• TASK PROMPT: Retype, word for word, every line from the one holding "82 317 57.62" through the one holding "119 263 194.29" in the entries below, both included, and only those lines.

%%

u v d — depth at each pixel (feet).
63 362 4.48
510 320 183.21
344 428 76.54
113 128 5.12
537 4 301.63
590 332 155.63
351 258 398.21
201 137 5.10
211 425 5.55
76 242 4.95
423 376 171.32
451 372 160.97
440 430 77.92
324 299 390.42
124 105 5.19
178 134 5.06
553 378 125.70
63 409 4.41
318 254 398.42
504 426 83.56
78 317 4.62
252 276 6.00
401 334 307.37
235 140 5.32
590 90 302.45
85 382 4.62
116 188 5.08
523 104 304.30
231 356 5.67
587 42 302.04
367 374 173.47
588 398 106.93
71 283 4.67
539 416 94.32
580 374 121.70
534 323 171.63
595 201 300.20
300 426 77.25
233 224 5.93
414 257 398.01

%%
%%

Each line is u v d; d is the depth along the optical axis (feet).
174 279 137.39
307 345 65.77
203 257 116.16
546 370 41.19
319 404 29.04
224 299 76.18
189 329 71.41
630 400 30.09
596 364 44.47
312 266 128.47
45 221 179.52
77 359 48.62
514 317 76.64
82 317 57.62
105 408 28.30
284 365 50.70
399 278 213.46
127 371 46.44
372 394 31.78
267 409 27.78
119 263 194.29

%%
%%

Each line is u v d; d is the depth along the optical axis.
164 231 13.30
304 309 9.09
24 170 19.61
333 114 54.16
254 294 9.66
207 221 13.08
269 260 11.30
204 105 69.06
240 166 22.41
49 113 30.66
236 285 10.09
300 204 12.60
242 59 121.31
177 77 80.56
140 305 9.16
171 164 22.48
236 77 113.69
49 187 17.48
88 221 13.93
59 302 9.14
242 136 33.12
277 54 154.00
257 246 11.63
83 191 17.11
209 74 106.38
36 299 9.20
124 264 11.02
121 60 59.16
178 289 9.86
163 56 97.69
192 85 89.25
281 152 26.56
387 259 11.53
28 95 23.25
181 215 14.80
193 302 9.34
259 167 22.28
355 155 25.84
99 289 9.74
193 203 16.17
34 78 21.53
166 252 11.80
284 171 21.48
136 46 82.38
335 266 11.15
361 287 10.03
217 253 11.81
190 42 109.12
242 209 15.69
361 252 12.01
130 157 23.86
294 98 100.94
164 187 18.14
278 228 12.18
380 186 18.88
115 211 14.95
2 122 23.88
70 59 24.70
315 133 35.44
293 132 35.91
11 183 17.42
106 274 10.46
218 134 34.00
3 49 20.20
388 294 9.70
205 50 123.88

%%

• OUTPUT OF THE EXERCISE:
82 317 57.62
105 408 28.30
284 365 50.70
399 278 213.46
127 371 46.44
372 394 31.78
267 409 27.78
119 263 194.29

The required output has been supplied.